What is being asked | In the text on Bahrain's crowdfunding regulations below, list the groups that the text names as the traditional circle of investors.

Supplied text |
This article explores the newly revised regulations on crowdfunding issued by the Central Bank of Bahrain for the jurisdiction of the Kingdom of Bahrain.
On 28 April 2022, the Central Bank of Bahrain (CBB) issued a new consolidated crowdfunding platform operators (CPO) module (Module CFP) under Volume 5 of the CBB Rulebook. The new module will replace the existing financing-based crowdfunding regulations stipulated in the CBB Rulebook-Volume 5, Type 7 Ancillary Service Providers’ general requirements module, and the existing regulation for equity-based crowdfunding in markets and exchanges module of the CBB Rulebook-Volume 6.
Crowdfunding is the use of small amounts of capital from many individuals to finance a new business venture. Crowdfunding utilises the accessibility of vast networks of people through social media and crowdfunding websites to bring investors and entrepreneurs together, with the potential to increase entrepreneurship by expanding the pool of investors beyond the traditional circle of owners, relatives, and venture capitalists.

Material shown |
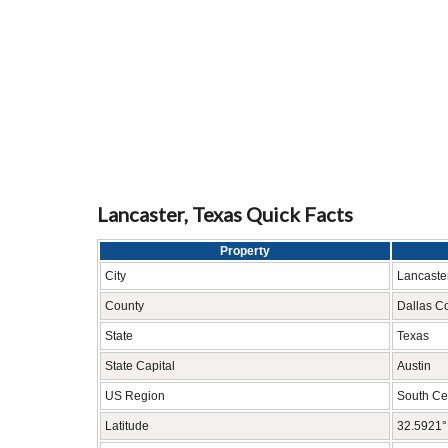
Lancaster, Texas Quick Facts
Property
City
Lancaste
County
Dallas C
State
Texas
State Capital
Austin
US Region
South Cen
Latitude
32.5921°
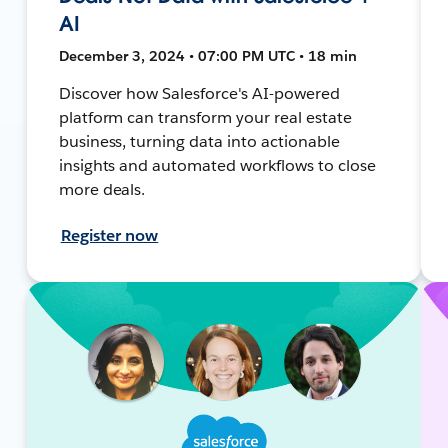
AI
December 3, 2024 • 07:00 PM UTC • 18 min
Discover how Salesforce's AI-powered
platform can transform your real estate
business, turning data into actionable
insights and automated workflows to close
more deals.
Register now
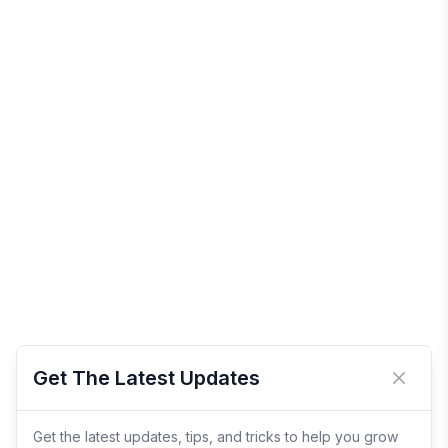
Get The Latest Updates
Close 
Get the latest updates, tips, and tricks to help you grow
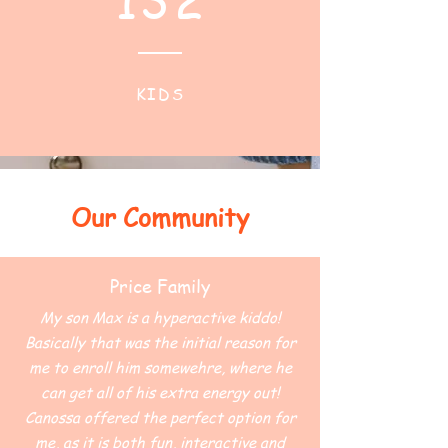
KIDS
Our Community
Price Family
My son Max is a hyperactive kiddo!
Basically that was the initial reason for
me to enroll him somewehre, where he
can get all of his extra energy out!
Canossa offered the perfect option for
me, as it is both fun, interactive and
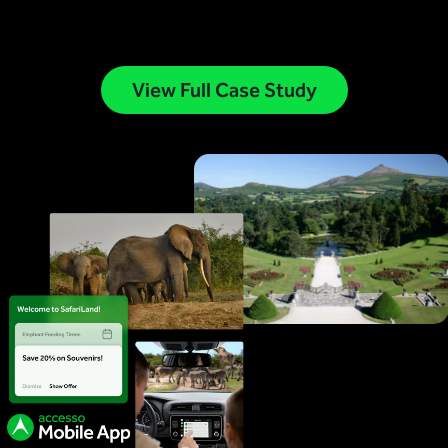
View Full Case Study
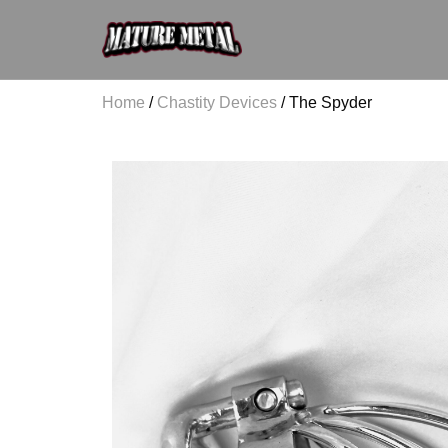
Home
/
Chastity Devices
/ The Spyder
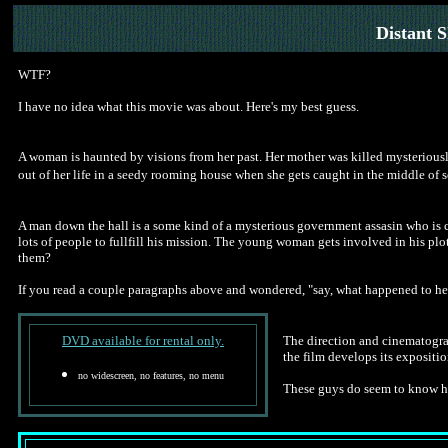
Distant 
WTF?
I have no idea what this movie was about. Here's my best guess.
A woman is haunted by visions from her past. Her mother was killed mysteriously
out of her life in a seedy rooming house when she gets caught in the middle of
A man down the hall is a some kind of a mysterious government assasin who is c
lots of people to fullfill his mission. The young woman gets involved in his plo
them?
If you read a couple paragraphs above and wondered, "say, what happened to he
DVD available for rental only.
The direction and cinematograp
the film develops its expositio
no widescreen, no features, no menu
These guys do seem to know how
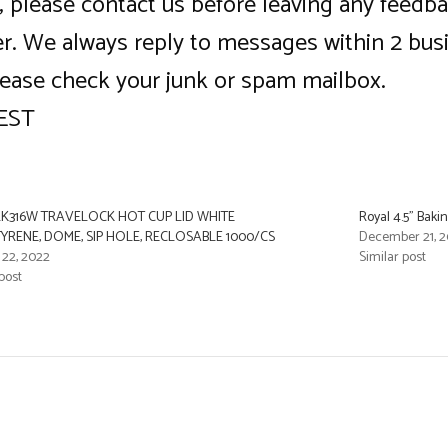
ce, please contact us before leaving any feed
ner. We always reply to messages within 2 bus
lease check your junk or spam mailbox.
 EST
K316W TRAVELOCK HOT CUP LID WHITE
Royal 4.5” Bak
YRENE, DOME, SIP HOLE, RECLOSABLE 1000/CS
December 21, 2
 22, 2022
Similar post
post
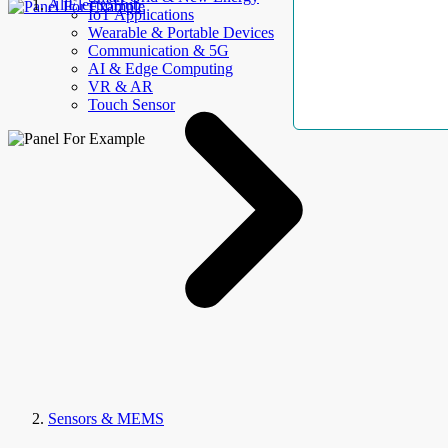
AllElectroHub
IoT Applications
Wearable & Portable Devices
Communication & 5G
AI & Edge Computing
VR & AR
Touch Sensor
Sensors & MEMS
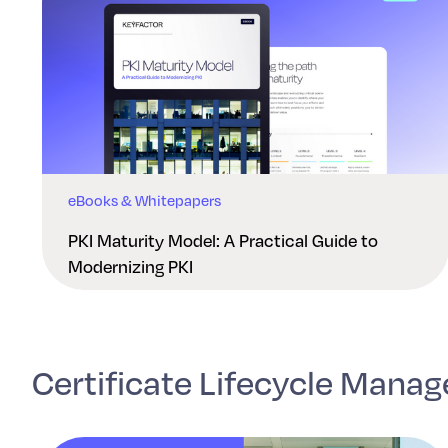
eBooks & Whitepapers
PKI Maturity Model: A Practical Guide to
Modernizing PKI
Certificate Lifecycle Mana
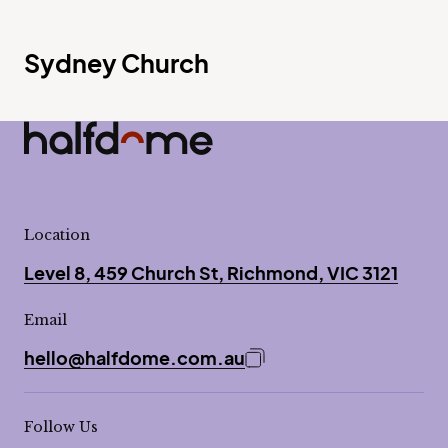
Sydney Church
Half Dome
-
Location
Level 8, 459 Church St, Richmond, VIC 3121
Email
hello@halfdome.com.au
Copy email address to 
Follow Us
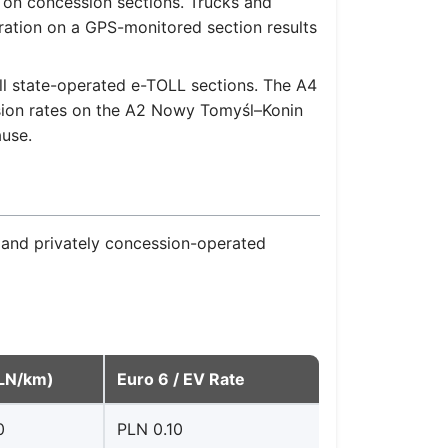
 on concession sections. Trucks and
tration on a GPS-monitored section results
l state-operated e-TOLL sections. The A4
ssion rates on the A2 Nowy Tomyśl–Konin
ause.
 and privately concession-operated
PLN/km)
Euro 6 / EV Rate
0
PLN 0.10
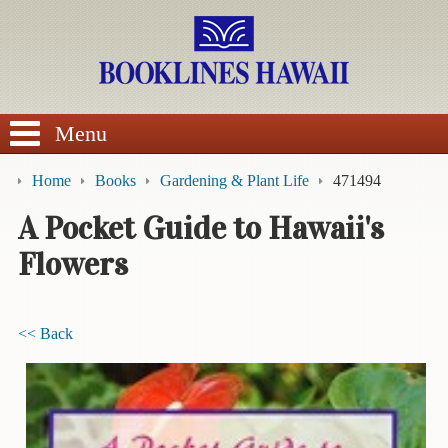
SEARCH
Menu
Home
Books
Gardening & Plant Life
471494
A Pocket Guide to Hawaii's
Flowers
BROWSE
Calendars
<< Back
DVDs
Sale
About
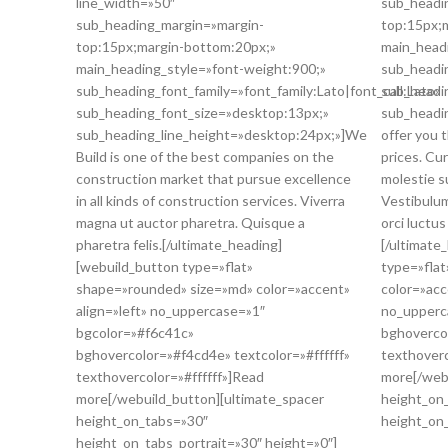
line_width=»50″
sub_headi
sub_heading_margin=»margin-
top:15px;
top:15px;margin-bottom:20px;»
main_head
main_heading_style=»font-weight:900;»
sub_headin
sub_heading_font_family=»font_family:Lato|font_call:Lato»
sub_headi
sub_heading_font_size=»desktop:13px;»
sub_headi
sub_heading_line_height=»desktop:24px;»]We
offer you 
Build is one of the best companies on the
prices. Cu
construction market that pursue excellence
molestie su
in all kinds of construction services. Viverra
Vestibulum
magna ut auctor pharetra. Quisque a
orci luctus
pharetra felis.[/ultimate_heading]
[/ultimate
[webuild_button type=»flat»
type=»fla
shape=»rounded» size=»md» color=»accent»
color=»acc
align=»left» no_uppercase=»1″
no_upperc
bgcolor=»#f6c41c»
bghovercol
bghovercolor=»#f4cd4e» textcolor=»#ffffff»
texthoverc
texthovercolor=»#ffffff»]Read
more[/web
more[/webuild_button][ultimate_spacer
height_on
height_on_tabs=»30″
height_on_
height_on_tabs_portrait=»30″ height=»0″]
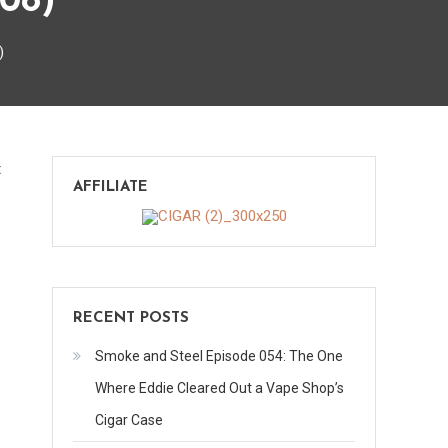
08)
)
on
t
AFFILIATE
Check
this
out
–
Week
RECENT POSTS
3
(2008)
Smoke and Steel Episode 054: The One
Where Eddie Cleared Out a Vape Shop’s
Cigar Case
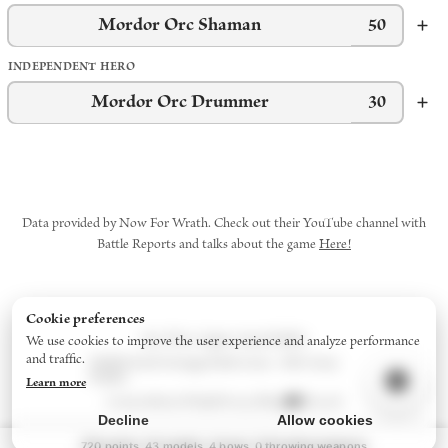
Mordor Orc Shaman
50
INDEPENDENT HERO
Mordor Orc Drummer
30
Data provided by Now For Wrath. Check out their YouTube channel with
Battle Reports and talks about the game
Here!
Cookie preferences
Star Wars: Legion
Army Builder
We use cookies to improve the user experience and analyze performance
and traffic.
Middle-Earth Strategy Battle Game - 2024
Army
Builder
Learn more
Contact
About/FAQs
Privacy Policy
Discord
Decline
Allow cookies
720
points
43
models
4
bow
s
0
throwing weapon
s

Solved exercise | Owners, relatives, and venture capitalists.